#### About this task
Go through the data below. List every line that holds the word "pixels".
== Dataset entries
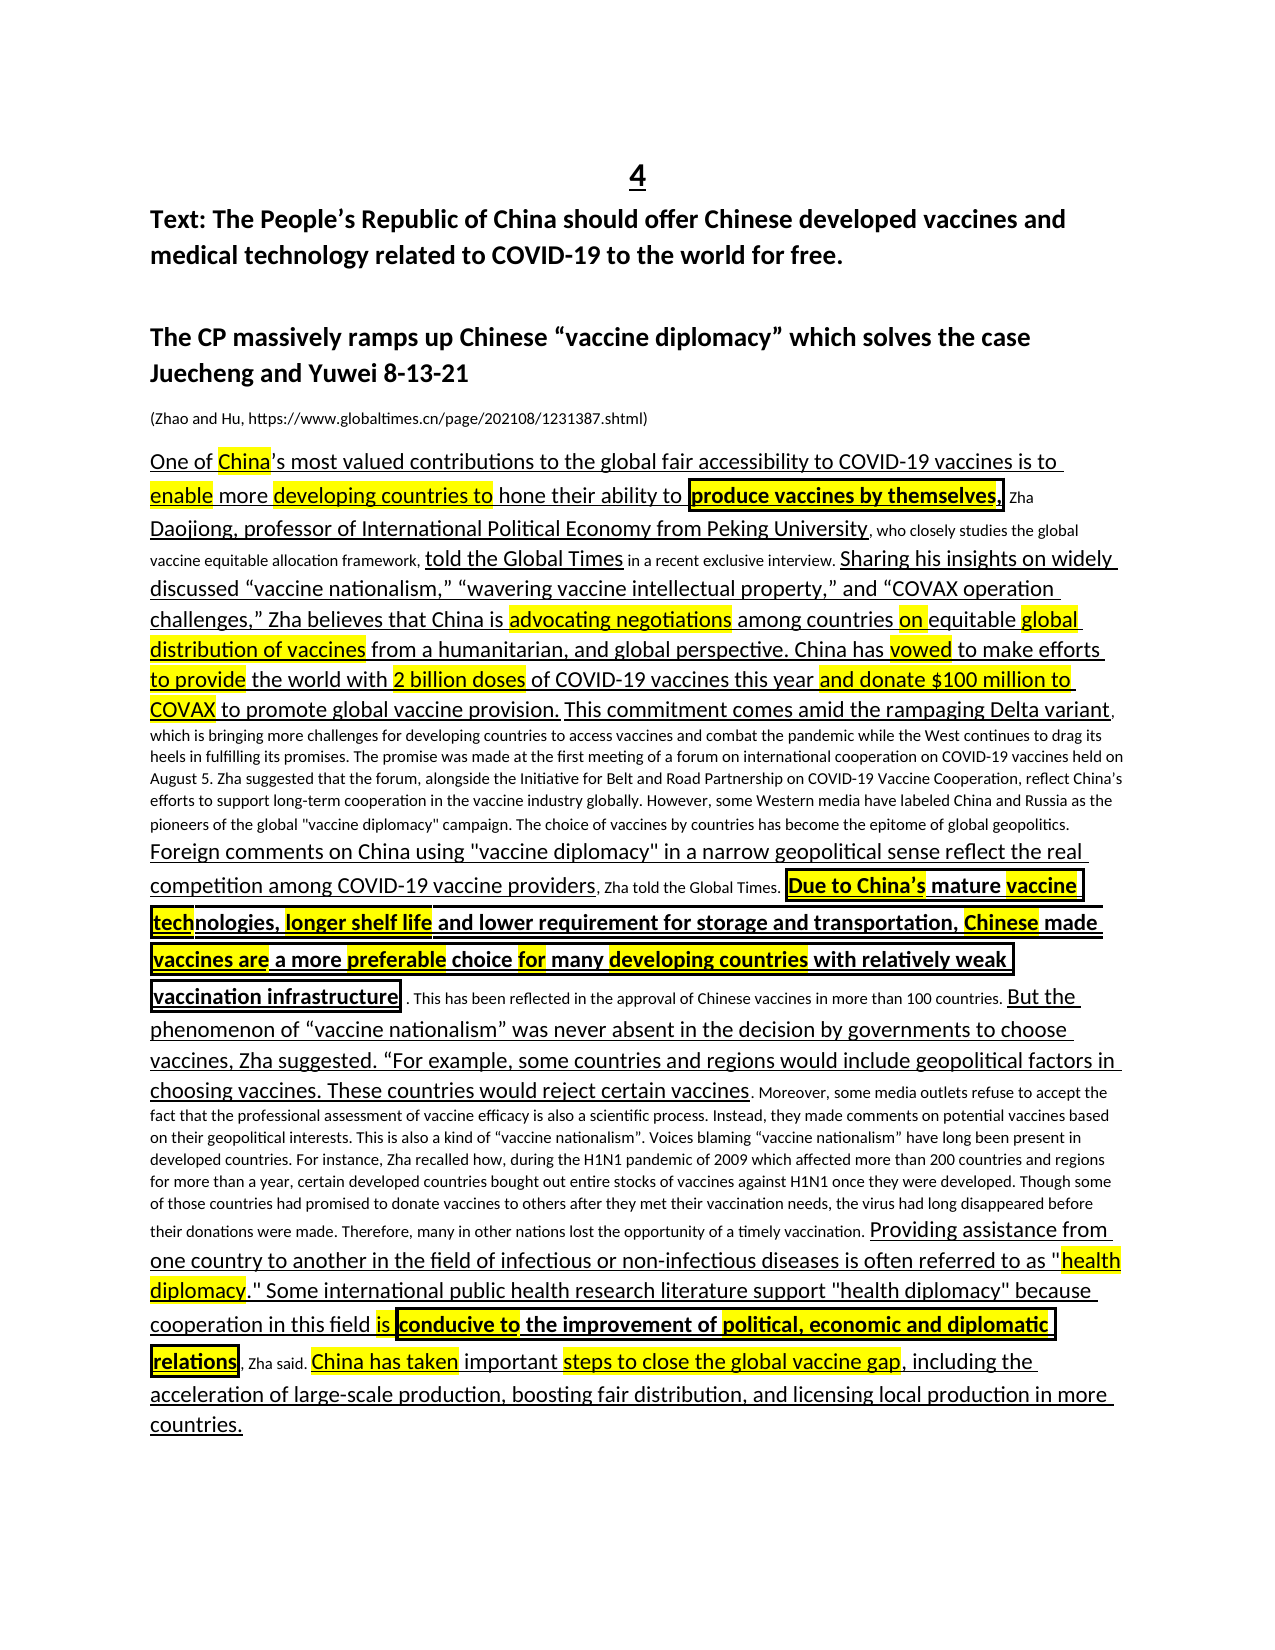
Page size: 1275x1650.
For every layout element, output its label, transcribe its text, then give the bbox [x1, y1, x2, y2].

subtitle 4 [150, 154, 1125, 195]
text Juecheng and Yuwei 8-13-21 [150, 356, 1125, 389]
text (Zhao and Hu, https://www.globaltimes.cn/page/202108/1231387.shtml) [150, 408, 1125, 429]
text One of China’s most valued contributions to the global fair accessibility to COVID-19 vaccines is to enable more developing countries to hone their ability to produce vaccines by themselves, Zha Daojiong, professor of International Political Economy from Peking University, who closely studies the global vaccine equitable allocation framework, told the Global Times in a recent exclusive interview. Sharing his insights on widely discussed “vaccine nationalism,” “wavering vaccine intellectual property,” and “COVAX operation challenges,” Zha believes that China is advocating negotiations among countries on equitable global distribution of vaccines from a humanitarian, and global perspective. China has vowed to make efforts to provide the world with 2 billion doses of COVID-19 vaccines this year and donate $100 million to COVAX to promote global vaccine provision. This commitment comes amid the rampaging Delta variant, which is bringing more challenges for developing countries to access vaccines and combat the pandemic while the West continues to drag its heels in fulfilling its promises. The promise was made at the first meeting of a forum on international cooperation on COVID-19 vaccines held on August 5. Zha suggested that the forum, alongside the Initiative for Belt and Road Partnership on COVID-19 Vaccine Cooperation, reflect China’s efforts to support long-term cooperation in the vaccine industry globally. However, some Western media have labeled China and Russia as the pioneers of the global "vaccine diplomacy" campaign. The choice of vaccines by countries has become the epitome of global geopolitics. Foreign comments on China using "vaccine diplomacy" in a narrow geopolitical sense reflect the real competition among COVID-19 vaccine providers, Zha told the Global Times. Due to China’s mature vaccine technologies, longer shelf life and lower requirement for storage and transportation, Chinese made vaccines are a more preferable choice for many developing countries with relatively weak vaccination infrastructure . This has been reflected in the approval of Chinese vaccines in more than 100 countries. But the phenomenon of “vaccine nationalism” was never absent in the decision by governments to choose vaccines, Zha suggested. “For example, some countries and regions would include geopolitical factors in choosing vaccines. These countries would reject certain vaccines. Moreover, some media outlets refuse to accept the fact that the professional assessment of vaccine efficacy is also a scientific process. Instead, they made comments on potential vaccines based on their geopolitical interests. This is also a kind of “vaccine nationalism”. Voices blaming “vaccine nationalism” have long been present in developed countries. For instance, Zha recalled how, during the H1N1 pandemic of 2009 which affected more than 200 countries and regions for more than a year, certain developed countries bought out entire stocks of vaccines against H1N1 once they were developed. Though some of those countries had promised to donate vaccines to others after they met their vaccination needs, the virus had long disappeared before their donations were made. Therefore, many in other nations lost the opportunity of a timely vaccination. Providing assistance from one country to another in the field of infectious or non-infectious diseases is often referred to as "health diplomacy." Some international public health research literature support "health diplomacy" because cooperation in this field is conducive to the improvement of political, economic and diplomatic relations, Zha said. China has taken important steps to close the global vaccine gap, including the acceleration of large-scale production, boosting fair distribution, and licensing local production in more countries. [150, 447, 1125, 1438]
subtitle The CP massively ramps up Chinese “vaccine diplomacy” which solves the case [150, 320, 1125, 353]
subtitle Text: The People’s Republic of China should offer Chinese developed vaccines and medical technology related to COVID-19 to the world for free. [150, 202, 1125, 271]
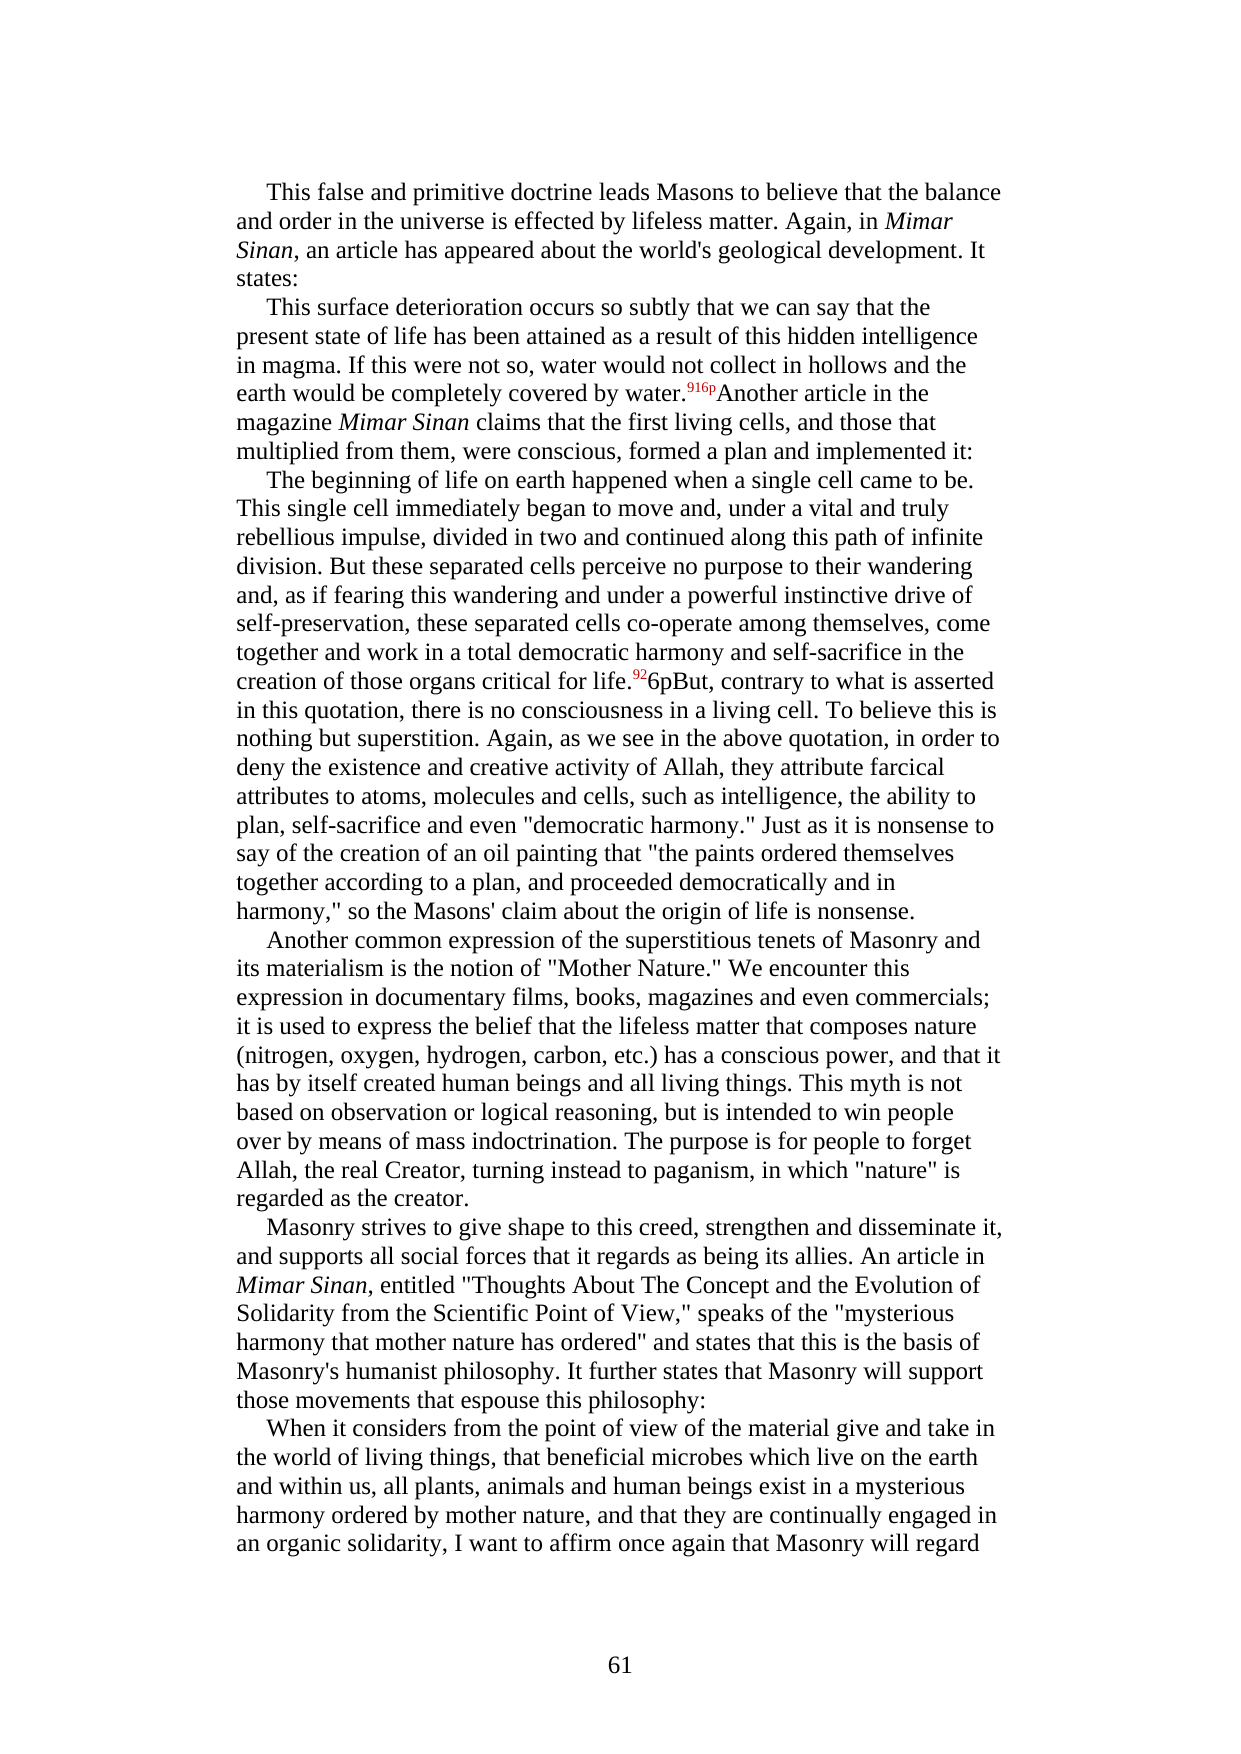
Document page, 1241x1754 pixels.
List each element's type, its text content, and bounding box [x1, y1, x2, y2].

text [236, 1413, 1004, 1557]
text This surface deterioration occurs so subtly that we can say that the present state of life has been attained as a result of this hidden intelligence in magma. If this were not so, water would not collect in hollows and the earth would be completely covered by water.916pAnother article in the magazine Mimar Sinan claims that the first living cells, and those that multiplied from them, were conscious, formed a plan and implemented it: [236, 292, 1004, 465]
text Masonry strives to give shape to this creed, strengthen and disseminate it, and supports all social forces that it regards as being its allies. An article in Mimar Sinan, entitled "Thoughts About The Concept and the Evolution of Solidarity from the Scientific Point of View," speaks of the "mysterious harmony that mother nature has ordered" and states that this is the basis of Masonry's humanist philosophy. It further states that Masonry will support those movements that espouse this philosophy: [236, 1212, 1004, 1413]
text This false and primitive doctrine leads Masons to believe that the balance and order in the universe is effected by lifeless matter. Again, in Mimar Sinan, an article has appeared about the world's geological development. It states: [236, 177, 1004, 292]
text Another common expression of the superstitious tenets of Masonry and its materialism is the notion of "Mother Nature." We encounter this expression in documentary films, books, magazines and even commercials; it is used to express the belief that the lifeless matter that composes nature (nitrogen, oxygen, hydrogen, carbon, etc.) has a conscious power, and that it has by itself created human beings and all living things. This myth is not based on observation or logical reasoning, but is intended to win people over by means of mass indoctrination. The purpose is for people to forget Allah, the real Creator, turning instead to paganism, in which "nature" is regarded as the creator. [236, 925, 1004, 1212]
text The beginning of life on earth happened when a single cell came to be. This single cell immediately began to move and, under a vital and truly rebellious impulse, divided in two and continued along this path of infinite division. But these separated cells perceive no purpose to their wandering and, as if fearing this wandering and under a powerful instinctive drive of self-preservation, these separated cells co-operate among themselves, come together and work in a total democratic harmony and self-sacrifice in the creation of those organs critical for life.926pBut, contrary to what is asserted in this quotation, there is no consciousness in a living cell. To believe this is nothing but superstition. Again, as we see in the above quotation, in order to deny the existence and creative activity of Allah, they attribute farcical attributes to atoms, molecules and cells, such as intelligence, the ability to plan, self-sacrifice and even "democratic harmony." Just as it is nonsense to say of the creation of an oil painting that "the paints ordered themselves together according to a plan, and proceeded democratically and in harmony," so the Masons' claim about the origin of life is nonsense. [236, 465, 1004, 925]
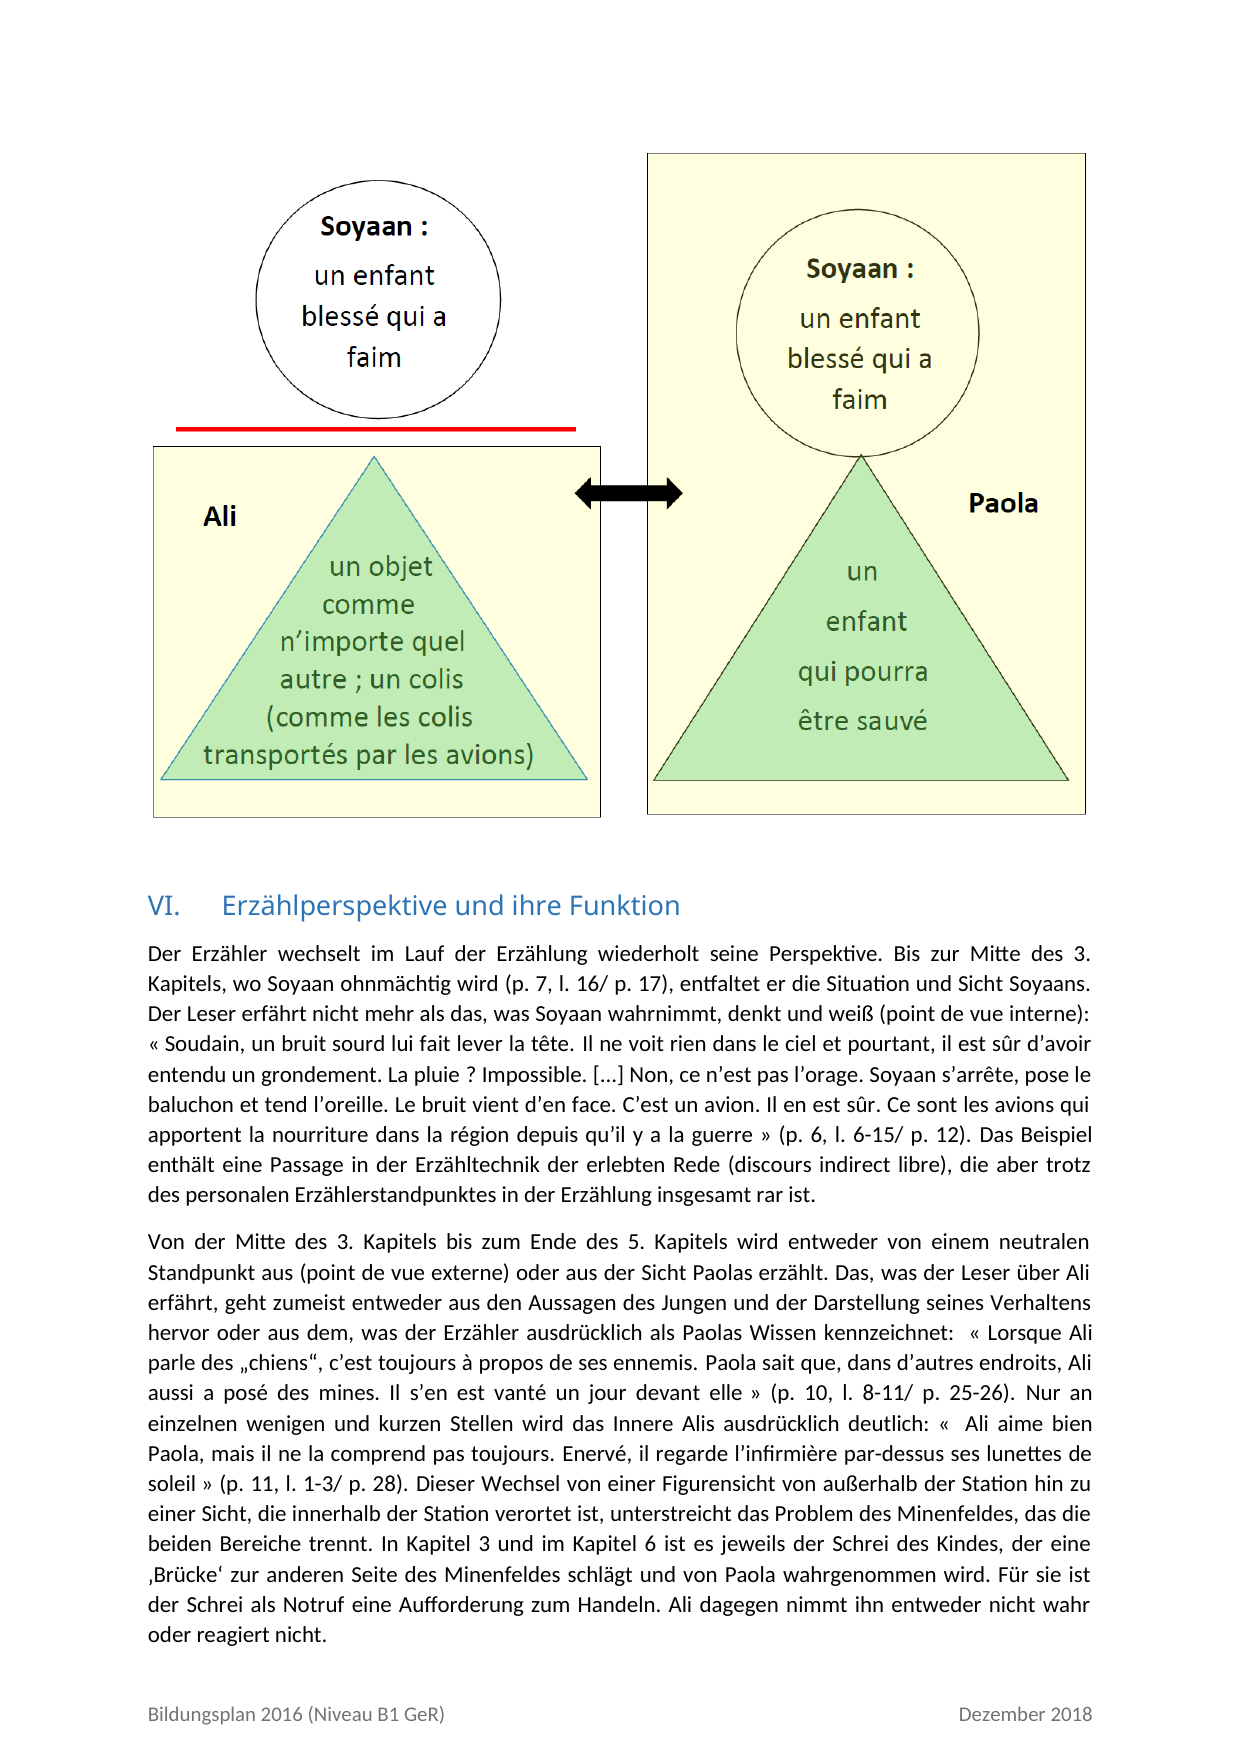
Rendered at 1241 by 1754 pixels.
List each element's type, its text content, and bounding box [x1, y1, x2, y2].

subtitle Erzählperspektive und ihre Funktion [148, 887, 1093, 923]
====
#### Task output
Document page, 1241x1754 pixels.
Rendered at 1241 by 1754 pixels.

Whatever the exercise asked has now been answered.